* GIVEN PASSAGE *
The last update was a good one, but it broke a few things in botan-low - hence why I’ve been working off of the CAPI-experiments branch. This update is about as big, and once again touches every module in a library - this time botan-low. It’s a bit late, so I’ll keep this short and sweet.

Change log / greatest hits

  • botan-low now uses the newer better data types and their newtype constructors
  • The mkBindings generator function has been moved to botan-low and expanded
  • Initializers now use generated createObject functions
  • Destructors are now generated
  • Functions now use ConstPtr where appropriate
  • FooCtx-style objects have been renamed Foo
  • withFooPtr-style functions have been renamed withFoo
  • mkFoo functions in Botan.Low.Make are being re-worked
  • Suite of more consistent marshalling functions are being developed
  • “Fixed” unit tests to the point of compiling if the XFFI test modules are deleted and removed from the cabal file (havent actually scrutinized the results yet)
  • botan is still broken :upside_down_face:

Whew! That covered a lot and I’m still testing everything (in fact, the unit tests are still broken, but that’s because hspec-discover doesn’t respect our if flag(XFFI) and tries to include modules that won’t exist), so this update is still living on the CAPI-experiments branch for the time being.

There’s more work to do on botan-low but I’m aiming to get it release-stable like how botan-bindings effectively is - that’s all for now! :grin:

This update has been pushed to the CAPI-experiments branch branch.

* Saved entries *

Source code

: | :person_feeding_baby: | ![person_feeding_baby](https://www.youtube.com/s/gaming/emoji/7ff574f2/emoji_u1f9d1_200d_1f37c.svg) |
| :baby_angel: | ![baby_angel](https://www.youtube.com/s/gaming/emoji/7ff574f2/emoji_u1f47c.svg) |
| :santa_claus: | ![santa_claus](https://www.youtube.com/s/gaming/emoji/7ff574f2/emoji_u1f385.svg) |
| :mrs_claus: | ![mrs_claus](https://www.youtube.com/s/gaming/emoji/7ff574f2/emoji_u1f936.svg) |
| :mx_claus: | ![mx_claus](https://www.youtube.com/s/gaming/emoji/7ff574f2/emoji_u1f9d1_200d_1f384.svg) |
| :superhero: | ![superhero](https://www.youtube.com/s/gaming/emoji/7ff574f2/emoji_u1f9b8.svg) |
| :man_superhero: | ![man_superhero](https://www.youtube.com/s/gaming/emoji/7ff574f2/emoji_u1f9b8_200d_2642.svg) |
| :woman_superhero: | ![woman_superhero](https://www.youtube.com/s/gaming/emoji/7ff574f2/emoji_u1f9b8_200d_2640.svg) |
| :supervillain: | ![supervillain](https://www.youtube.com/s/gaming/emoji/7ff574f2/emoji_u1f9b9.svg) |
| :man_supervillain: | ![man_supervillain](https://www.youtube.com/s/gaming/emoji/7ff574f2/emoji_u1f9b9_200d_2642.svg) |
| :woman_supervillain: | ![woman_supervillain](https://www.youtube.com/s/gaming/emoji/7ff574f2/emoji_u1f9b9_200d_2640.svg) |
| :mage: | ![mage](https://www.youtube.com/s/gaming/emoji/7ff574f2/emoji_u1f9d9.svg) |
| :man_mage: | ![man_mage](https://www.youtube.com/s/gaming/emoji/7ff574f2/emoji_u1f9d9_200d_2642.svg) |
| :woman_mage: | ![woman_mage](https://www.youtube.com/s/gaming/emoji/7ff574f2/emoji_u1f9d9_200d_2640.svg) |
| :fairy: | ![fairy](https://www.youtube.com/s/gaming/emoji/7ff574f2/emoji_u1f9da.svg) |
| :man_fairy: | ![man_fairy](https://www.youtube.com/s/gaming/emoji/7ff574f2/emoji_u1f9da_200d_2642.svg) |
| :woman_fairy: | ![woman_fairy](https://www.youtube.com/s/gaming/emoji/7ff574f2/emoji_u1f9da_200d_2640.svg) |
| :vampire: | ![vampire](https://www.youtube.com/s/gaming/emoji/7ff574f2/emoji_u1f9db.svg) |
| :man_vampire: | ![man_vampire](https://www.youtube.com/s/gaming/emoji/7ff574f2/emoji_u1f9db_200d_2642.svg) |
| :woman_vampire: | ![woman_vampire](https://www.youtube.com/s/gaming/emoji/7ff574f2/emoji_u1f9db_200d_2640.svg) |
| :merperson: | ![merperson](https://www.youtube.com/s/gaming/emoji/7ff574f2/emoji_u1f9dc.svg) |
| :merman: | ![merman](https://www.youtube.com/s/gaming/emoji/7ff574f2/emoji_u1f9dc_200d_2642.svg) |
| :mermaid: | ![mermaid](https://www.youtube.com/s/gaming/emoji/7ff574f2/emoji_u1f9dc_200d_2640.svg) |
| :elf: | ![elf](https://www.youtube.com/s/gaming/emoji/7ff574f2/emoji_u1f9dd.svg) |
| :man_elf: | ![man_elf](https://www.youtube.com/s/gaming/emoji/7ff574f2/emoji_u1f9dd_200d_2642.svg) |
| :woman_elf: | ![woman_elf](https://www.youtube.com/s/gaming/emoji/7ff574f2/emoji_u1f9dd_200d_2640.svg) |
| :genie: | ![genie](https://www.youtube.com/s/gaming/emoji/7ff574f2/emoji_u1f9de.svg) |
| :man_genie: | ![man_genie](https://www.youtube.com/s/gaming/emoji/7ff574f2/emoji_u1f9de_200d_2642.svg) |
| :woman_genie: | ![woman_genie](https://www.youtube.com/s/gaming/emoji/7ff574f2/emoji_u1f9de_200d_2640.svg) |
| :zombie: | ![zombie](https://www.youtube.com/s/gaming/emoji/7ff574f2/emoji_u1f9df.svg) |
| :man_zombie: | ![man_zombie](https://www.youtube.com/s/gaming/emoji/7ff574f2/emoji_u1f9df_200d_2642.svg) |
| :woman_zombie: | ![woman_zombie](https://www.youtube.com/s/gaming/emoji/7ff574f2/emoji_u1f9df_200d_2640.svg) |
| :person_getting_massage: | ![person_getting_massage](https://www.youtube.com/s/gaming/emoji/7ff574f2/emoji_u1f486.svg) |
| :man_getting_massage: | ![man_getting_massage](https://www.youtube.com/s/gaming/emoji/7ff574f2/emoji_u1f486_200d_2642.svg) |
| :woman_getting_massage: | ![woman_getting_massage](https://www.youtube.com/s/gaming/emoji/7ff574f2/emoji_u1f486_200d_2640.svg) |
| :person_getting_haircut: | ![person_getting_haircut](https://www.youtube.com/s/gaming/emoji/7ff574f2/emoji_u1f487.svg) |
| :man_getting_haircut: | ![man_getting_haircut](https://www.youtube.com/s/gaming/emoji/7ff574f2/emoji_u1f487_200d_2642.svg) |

* DIRECTIONS FOR THIS TASK *
Quote the botan-low update above word for word, beginning with the words "There’s more work" and stopping after "CAPI-experiments branch branch.".

* OUTPUT FOR THIS TASK *
There’s more work to do on botan-low but I’m aiming to get it release-stable like how botan-bindings effectively is - that’s all for now! :grin:

This update has been pushed to the CAPI-experiments branch branch.